LN-2 activates ILK activity and DN-ILK inhibits oligodendrocyte cell spreading. (A) OPCs were transfected with 10 MOI vector alone as a control or with DN-ILK (kinase-inactive form of ILK) by adenovirus gene transfer. After 24 h, transfectants were plated on LN-2 in serum-free media with N₂ and cultured for the indicated time periods. ILK was immunoprecipitated from cell extracts. ILK activity was determined with MBP as an exogenous substrate. Total amounts of ILK proteins in the immunoprecipitates were detected by immunoblot with an anti-ILK antibody. Results indicate that LN-2 stimulates ILK activity. (B) 1 h after cells were plated on BSA, LN-2, TSP-1, and TN-C. ILK activity was detected by phosphorylation of MBP. ILK levels were detected as controls. LN-2 stimulates ILK activity more effectively than any of the other ECMs at 1h (P < 0.5) (C) The blocking effect of DN-ILK on pAKT ser473 was investigated by immunoblot. Cells were plated on LN-2 and incubated with 10 MOI vector or 10 or 20 MOI DN-ILK for 3 d.

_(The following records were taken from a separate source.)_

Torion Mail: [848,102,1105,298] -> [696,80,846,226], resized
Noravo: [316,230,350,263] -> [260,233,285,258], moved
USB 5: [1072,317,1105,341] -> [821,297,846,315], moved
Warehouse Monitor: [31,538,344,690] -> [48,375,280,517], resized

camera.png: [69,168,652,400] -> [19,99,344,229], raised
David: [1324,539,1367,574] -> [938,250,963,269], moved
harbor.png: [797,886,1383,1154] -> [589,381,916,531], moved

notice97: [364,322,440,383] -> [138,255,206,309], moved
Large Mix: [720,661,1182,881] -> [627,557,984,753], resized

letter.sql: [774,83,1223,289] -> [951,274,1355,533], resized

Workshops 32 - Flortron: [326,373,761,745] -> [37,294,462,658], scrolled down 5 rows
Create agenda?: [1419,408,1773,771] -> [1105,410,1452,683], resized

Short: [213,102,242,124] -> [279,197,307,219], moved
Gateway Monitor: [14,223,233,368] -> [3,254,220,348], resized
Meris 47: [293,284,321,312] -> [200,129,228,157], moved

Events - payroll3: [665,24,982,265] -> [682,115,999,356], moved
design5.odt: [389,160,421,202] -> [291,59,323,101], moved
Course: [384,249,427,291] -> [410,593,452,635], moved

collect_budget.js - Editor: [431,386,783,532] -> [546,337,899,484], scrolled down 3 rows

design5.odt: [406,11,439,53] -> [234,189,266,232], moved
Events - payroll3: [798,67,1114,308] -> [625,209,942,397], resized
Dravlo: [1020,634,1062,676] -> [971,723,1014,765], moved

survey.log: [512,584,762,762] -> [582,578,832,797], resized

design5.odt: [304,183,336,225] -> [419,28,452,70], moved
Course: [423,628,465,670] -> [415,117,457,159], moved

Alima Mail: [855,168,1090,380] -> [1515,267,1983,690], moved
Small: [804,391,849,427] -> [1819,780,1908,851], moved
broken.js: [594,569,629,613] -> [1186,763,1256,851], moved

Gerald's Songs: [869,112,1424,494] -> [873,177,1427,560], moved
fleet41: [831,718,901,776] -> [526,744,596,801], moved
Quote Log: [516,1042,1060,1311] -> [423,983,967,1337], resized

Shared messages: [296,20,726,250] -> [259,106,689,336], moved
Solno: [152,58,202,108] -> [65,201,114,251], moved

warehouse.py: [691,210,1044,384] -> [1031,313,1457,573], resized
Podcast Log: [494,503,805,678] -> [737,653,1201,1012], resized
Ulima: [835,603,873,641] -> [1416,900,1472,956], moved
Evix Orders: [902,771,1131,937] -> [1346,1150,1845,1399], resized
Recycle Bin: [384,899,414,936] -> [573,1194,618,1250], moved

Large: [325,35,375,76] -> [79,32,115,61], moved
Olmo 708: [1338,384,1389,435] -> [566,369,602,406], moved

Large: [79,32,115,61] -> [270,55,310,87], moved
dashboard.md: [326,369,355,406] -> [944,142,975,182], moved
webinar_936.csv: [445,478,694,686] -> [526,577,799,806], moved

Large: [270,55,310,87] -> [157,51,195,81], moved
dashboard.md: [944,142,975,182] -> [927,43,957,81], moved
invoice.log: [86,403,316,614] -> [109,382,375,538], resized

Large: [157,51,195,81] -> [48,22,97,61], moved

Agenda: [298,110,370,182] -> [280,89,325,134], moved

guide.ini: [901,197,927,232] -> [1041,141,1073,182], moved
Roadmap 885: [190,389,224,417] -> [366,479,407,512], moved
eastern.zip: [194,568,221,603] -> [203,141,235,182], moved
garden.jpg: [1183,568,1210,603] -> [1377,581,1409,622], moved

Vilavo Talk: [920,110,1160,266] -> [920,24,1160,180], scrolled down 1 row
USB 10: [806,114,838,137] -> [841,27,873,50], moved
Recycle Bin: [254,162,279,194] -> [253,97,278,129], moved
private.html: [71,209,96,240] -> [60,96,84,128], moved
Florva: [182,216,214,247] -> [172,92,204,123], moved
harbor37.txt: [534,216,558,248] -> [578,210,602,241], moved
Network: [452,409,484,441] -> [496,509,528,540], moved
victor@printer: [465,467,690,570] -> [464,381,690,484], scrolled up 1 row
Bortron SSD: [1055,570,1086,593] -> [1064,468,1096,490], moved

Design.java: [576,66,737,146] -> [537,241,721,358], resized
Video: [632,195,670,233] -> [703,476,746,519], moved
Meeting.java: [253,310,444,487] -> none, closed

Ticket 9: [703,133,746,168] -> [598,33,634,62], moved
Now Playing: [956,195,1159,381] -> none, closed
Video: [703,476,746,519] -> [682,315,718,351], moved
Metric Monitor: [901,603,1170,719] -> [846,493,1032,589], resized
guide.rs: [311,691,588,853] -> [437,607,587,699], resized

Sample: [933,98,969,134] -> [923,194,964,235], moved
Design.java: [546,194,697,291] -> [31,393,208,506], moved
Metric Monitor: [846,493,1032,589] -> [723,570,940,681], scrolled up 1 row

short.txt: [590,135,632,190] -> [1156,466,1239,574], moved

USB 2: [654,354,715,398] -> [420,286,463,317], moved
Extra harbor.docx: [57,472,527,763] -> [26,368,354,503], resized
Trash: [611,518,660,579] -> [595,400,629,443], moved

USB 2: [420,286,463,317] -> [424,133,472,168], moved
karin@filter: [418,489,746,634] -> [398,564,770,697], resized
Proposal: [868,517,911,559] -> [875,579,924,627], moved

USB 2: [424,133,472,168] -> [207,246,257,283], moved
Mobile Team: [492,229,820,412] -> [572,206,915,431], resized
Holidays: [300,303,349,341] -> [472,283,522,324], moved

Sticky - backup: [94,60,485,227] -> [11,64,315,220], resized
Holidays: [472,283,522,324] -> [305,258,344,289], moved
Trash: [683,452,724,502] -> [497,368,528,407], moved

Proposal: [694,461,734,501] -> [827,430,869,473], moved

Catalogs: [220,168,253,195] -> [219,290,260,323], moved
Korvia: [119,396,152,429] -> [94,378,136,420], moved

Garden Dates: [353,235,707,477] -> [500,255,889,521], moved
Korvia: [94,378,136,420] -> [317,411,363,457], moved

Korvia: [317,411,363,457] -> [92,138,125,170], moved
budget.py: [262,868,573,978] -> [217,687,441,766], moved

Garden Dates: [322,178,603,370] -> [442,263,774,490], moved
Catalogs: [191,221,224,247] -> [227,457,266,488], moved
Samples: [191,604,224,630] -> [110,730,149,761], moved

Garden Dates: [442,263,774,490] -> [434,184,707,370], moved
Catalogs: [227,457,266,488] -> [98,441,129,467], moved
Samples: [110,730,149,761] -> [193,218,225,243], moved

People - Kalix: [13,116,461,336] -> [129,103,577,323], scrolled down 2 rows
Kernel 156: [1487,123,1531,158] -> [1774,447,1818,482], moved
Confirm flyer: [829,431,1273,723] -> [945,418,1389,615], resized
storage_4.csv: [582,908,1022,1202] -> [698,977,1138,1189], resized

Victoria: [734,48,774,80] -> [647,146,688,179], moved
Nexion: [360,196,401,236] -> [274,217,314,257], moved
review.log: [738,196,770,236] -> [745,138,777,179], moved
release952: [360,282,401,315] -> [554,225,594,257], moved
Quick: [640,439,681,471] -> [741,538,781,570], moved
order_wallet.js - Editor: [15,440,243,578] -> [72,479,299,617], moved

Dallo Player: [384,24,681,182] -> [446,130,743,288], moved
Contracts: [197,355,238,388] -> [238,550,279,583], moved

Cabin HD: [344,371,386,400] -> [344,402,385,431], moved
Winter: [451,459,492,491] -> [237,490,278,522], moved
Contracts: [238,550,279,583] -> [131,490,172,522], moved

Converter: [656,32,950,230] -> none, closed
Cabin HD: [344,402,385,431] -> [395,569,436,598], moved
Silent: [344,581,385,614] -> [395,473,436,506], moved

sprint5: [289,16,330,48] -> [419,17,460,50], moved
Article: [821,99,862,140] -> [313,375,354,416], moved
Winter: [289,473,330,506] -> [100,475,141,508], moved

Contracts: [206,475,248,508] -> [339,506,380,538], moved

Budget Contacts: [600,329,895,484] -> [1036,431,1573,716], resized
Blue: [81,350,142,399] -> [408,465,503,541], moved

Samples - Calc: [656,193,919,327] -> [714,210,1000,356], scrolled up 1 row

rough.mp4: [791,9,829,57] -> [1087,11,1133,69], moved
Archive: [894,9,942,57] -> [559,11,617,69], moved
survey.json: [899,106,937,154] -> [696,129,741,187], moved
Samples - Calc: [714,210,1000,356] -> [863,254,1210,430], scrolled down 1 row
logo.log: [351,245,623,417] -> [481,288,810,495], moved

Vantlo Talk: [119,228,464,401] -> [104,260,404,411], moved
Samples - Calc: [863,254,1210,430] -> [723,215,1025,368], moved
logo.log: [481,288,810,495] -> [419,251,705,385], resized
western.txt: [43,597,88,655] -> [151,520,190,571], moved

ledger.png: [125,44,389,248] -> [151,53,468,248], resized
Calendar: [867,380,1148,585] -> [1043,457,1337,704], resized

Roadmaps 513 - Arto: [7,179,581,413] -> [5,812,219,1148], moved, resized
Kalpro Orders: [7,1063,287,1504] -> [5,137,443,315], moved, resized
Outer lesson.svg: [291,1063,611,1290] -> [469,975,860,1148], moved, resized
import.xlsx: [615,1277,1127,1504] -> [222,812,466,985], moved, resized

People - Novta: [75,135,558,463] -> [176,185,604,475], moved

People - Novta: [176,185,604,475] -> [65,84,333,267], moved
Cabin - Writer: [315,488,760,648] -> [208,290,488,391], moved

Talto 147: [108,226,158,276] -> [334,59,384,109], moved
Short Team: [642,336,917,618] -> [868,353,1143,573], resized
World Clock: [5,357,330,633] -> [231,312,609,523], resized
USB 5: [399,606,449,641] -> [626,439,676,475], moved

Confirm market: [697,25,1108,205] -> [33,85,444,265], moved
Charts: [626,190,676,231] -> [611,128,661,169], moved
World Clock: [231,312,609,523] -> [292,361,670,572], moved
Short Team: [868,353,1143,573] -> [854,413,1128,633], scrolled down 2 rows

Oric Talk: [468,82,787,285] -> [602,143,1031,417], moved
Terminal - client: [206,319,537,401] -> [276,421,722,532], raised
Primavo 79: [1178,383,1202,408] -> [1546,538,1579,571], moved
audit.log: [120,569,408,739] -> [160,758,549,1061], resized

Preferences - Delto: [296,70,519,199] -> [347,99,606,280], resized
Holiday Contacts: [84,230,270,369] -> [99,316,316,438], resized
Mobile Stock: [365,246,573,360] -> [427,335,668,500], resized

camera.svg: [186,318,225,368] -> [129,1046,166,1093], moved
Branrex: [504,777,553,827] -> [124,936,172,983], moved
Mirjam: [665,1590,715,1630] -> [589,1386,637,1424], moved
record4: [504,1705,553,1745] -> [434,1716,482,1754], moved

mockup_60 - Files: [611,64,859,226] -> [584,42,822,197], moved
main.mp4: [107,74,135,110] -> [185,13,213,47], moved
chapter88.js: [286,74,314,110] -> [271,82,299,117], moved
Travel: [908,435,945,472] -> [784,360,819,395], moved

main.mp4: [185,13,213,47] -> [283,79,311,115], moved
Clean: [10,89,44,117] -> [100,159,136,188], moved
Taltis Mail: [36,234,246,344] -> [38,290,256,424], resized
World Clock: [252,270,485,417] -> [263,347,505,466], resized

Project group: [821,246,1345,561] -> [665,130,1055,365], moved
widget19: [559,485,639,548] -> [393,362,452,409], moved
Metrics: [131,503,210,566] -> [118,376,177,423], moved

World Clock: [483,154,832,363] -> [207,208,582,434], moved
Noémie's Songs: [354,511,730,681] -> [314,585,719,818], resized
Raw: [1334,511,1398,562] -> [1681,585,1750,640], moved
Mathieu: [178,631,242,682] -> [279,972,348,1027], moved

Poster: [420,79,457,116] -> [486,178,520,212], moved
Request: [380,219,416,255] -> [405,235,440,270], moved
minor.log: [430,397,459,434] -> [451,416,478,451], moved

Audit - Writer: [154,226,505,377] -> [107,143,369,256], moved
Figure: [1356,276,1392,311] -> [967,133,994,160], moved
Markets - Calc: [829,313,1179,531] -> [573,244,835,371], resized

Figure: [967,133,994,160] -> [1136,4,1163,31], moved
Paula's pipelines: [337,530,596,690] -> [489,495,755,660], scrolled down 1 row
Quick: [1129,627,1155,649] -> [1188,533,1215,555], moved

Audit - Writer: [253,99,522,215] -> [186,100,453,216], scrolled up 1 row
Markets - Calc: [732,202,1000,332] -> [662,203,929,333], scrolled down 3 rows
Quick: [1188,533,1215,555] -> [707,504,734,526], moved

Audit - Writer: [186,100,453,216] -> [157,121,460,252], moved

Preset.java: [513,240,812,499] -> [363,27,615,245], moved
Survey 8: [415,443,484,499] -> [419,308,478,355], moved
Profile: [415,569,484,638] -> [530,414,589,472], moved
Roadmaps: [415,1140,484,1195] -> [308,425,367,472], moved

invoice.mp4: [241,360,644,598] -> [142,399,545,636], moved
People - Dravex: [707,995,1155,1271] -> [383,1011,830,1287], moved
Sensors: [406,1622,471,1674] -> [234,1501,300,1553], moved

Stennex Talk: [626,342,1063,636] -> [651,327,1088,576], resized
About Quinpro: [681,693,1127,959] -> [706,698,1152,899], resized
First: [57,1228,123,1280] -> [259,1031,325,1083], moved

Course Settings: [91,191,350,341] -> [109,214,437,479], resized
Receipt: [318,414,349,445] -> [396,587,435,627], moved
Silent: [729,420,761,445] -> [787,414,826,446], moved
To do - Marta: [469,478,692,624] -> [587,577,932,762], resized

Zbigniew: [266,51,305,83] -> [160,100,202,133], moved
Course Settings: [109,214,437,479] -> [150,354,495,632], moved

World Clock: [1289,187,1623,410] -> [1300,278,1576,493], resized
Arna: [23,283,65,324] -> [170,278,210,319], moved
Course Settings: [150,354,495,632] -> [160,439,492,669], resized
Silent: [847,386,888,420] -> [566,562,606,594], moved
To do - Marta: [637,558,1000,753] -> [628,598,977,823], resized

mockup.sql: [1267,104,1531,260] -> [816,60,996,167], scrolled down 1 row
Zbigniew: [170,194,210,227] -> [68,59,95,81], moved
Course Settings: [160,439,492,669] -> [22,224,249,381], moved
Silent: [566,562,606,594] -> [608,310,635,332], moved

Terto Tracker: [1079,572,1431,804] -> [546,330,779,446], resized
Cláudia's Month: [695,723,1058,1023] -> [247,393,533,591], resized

Compared with vector, DN-ILK blocks phosphorylation of AKT ser473. AKT and β-tubulin serve as standards for the total amount of protein. (D) OPCs were plated on LN-2 and incubated with 10 or 20 MOI GFP-vector or GFP-DN-ILK in serum-free media with N₂ for 3 d. Cells were fixed and stained for O1 (red) and with DAPI for nuclei (blue). Double staining with O1 and GFP (top) or with O1 and DAPI (bottom) delineates cells infected by vector or DN-ILK. DN-ILK blocks LN-2–induced cell spreading. Bar, 100 μm. (E) The relative percentage of GFP-expressing O1⁺ cells with broad myelin membrane sheets is shown. 20 MOI DN-ILK decreases cell spreading up to 75% compared with vector alone (P < 0.005, asterisks). (F) Cell survival was measured by the Live/Dead Cytotoxicity assay. There is no statistical difference in cell survival between 10 MOI vector and 10 MOI DN-ILK, whereas 20 MOI DN-ILK induces cell death (P < 0.01, asterisks). (E and F) Results are presented as ±SEM; and comparisons by ANOVA are significant (indicated by asterisks).